Od pamiętnego meczu minęły dwa dni. Zza pokoju z napisem Królestwo Niou słychać było śmiech i to całkiem donośny.

-A-atobe przestań!-Niou starał się powstrzymać chłopaka przed gilgotaniem go. Szarowłosy był bardzo podatny na wszelakie głaskania i gilgotania, co Atobe zapisywał sobie w pamięci i skrzętnie wykorzystywał. Chłopak zajął miejsce Kabajiego, który musiał odejść z obozu. Było mu z tego powodu przykro, ale rekompensował sobie to, spędzając czas z Niou, który okazał się być bardzo podobny do Keigo.
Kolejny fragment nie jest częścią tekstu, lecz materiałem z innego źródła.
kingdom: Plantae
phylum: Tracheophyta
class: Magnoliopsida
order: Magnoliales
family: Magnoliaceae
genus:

Byli tak samo zarozumiali, lubili te same potrawy i łatwo się zawstydzali, gdy drugi, czasem zupełnie przypadkiem powiedział coś zbereźnego. Szarowłosy przeturlał się w bok, do ściany, zakrywając swoje boki przed napadem ze strony Atobe. Ten jednak nie dał tak łatwo za wygraną. Przytulił się do leżącego na boku Niou i wsunął mu dłonie pod koszulkę. Zaczął delikatnie masować jego ciało, a ten po chwili zaczął mruczeć jak kot.

-No, kotku, czas wziąć lek.-przerwał masaż Atobe i zszedł z łóżka.

-Nie-e.-Niou położył się na plecach i zacisnął wargi.-Nie lubię go.

-Dobrze. Zaraz wymyślę sposób jak ci je podać, księżniczko.-mówiąc to, wsunął sobie w usta tabletkę i podszedł do chłopaka, nachylając się nad jego twarzą. Poczekał, aż Niou się podniesie i sam weźmie tabletkę z jego ust. Nie musiał długo czekać. Po chwili poczuł ciepłe wargi na swoich, lekko dociśnięte. ,,Eh, ten Niou" pomyślał i nadgryzł wargę chłopaka, aby ten otworzył usta. Tabletkę przełożył na język, który wsunął do ust szarowłosego. Pocałunek nie trwał długo, gdyż po chwili poczuł, że Niou jest zmęczony. Położył się obok chłopaka, czekając aż połknie tabletkę.

-Wiesz, że będę musiał udzielić Yukimurze informacji, o każdym twoim zachowaniu, bo inaczej zabroni nam się spotykać?-doleciało do niego pytanie

Atobe objął chłopaka czule i pocałował w czoło.

-Powiedz mu po prostu, że cię kocham.